- REQUIRED WORK: Begin at the line containing "אורן בן לולו, אורתופד..." in the records below, end at the line containing "мнение или что-нибудь уточн", and retype each line in that span exactly. No other line and no image should appear.

- RAW DATA:
---+---
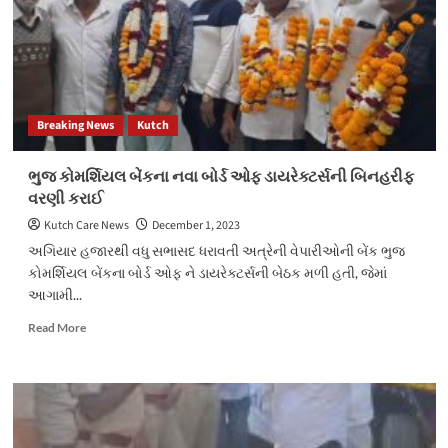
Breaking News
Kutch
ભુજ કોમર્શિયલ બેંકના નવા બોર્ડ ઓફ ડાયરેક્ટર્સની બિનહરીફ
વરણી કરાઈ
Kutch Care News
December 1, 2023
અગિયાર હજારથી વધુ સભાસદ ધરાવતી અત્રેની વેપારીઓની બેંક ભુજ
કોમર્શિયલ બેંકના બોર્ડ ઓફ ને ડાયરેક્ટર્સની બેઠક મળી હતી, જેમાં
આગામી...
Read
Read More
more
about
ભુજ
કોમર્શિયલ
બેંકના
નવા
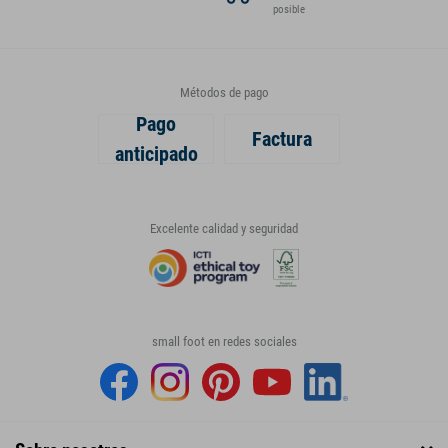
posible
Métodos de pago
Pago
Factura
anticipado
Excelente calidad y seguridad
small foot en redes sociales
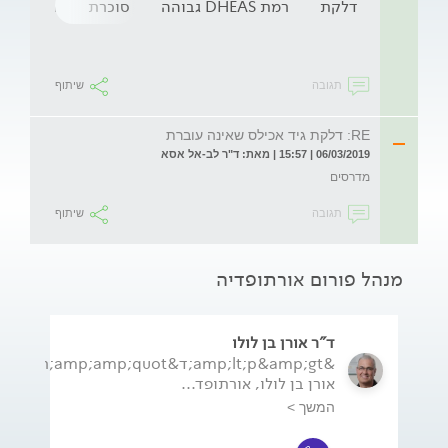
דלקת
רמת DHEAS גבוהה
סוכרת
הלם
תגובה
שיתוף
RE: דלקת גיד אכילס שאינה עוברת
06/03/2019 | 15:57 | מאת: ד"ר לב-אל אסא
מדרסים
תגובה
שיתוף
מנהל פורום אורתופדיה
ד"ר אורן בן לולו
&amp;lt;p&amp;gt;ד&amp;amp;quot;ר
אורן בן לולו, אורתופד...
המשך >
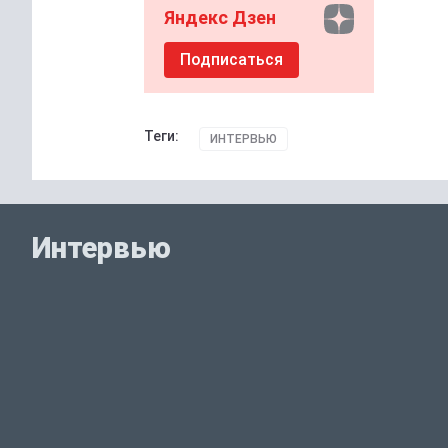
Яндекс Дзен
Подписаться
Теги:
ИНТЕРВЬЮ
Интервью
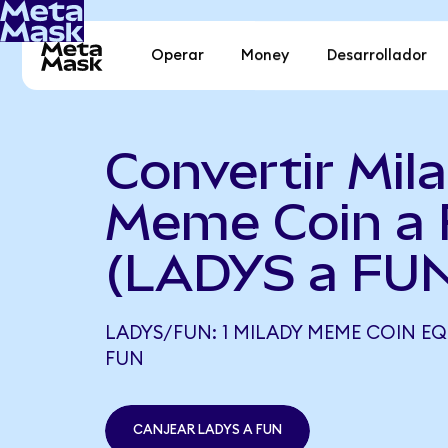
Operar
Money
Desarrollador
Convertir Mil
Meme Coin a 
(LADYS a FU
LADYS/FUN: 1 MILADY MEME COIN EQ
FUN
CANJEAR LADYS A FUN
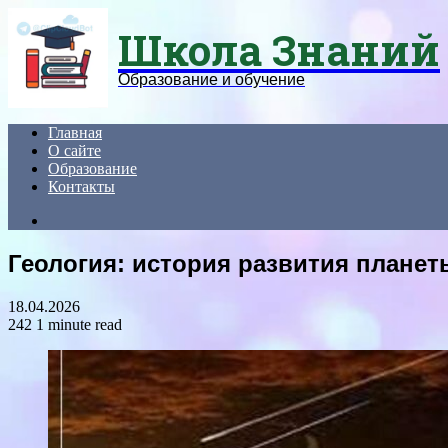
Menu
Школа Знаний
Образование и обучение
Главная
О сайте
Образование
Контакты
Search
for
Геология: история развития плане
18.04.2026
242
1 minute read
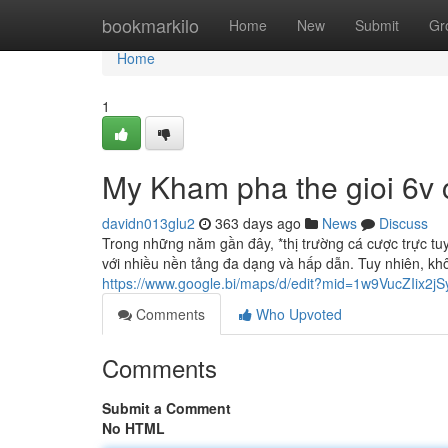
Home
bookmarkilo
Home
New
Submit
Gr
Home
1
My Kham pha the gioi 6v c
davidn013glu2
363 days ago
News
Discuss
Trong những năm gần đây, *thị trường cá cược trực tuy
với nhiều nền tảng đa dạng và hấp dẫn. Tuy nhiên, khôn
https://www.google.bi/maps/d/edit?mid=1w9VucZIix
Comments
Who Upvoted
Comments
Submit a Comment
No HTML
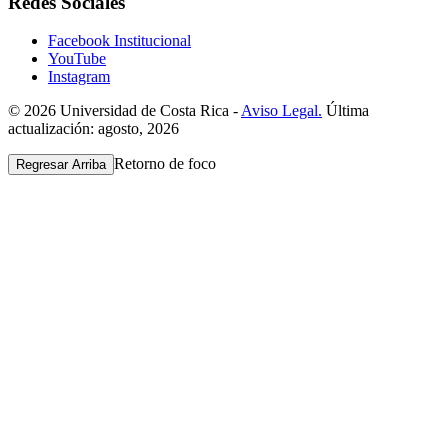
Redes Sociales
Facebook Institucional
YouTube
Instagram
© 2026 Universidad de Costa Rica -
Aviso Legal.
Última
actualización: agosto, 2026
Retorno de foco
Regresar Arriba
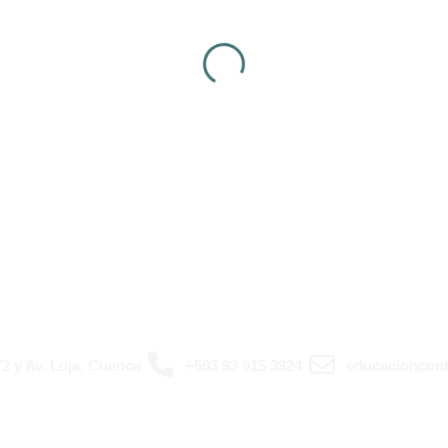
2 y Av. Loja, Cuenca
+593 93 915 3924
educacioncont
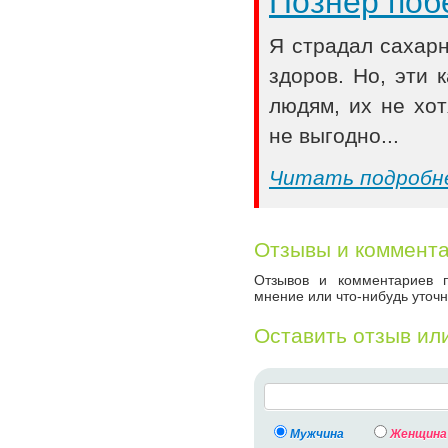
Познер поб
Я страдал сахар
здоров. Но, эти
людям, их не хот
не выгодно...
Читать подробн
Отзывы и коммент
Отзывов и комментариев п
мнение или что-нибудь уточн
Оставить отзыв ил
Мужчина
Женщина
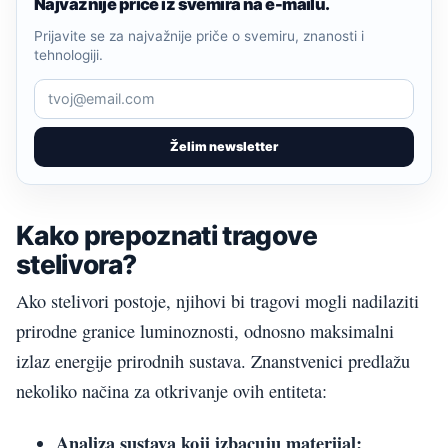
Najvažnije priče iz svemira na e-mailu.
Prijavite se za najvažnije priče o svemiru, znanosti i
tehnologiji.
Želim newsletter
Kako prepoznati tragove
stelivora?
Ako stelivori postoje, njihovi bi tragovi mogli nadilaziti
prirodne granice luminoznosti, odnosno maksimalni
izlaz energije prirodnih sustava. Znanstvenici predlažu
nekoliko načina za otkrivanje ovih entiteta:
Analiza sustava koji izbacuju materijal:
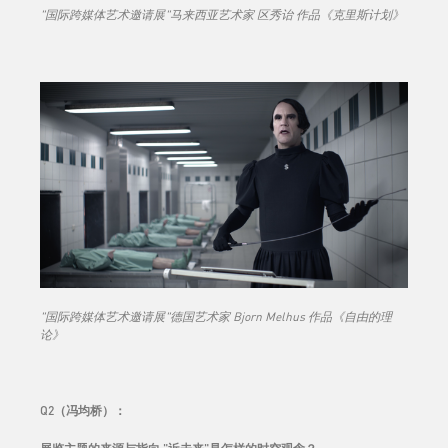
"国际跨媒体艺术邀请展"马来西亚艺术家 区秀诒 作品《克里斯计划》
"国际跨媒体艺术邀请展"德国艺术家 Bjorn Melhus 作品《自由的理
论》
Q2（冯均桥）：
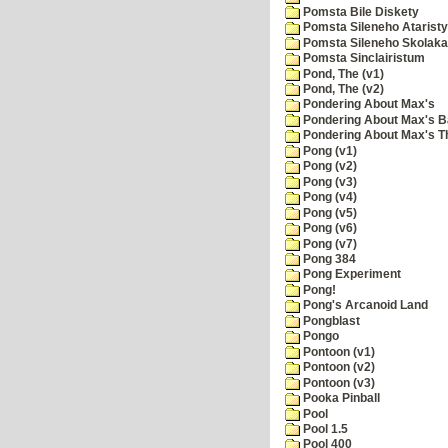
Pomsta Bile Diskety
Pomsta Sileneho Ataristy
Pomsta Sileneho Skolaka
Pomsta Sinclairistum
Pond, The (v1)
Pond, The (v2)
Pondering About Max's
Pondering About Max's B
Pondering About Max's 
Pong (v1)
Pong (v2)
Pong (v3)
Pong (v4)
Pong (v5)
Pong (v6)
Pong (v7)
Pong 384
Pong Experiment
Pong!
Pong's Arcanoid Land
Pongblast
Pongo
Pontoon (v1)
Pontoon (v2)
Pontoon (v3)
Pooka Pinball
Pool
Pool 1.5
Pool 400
---+---
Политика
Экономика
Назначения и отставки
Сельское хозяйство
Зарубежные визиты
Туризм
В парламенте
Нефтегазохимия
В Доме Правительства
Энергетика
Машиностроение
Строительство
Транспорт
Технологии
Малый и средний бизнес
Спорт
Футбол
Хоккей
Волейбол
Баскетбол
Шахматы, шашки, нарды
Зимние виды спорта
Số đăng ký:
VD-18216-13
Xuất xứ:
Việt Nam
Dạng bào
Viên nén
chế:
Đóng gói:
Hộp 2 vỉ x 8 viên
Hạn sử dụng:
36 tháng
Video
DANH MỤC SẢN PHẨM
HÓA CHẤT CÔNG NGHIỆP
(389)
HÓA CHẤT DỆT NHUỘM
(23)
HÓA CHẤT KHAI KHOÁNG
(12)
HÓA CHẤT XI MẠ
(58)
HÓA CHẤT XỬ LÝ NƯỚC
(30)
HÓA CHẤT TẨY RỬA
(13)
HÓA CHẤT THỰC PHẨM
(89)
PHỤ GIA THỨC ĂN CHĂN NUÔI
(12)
---+---
- OUTPUT BELOW:
אורן בן לולו, אורתופד...
המשך >
Яндекс Дзен
Подписаться
Теги:
ИНТЕРВЬЮ
Интервью
Operar
Money
Desarrollador
Convertir Mil
Meme Coin a 
(LADYS a FU
LADYS/FUN: 1 MILADY MEME COIN EQ
FUN
CANJEAR LADYS A FUN
Menu
Школа Знаний
Образование и обучение
Главная
О сайте
Образование
Контакты
Search
for
Геология: история развития плане
18.04.2026
242
1 minute read
Home
bookmarkilo
Home
New
Submit
Gr
Home
1
My Kham pha the gioi 6v c
davidn013glu2
363 days ago
News
Discuss
Trong những năm gần đây, *thị trường cá cược trực tuy
với nhiều nền tảng đa dạng và hấp dẫn. Tuy nhiên, khôn
https://www.google.bi/maps/d/edit?mid=1w9VucZIix
Comments
Who Upvoted
Comments
Submit a Comment
No HTML
Redes Sociales
Facebook Institucional
YouTube
Instagram
© 2026 Universidad de Costa Rica -
Aviso Legal.
Última
actualización: agosto, 2026
Retorno de foco
Regresar Arriba
2 y Av. Loja, Cuenca
+593 93 915 3924
educacioncont
Познер поб
Я страдал сахар
здоров. Но, эти
людям, их не хот
не выгодно...
Читать подробн
Отзывы и коммент
Отзывов и комментариев п
мнение или что-нибудь уточн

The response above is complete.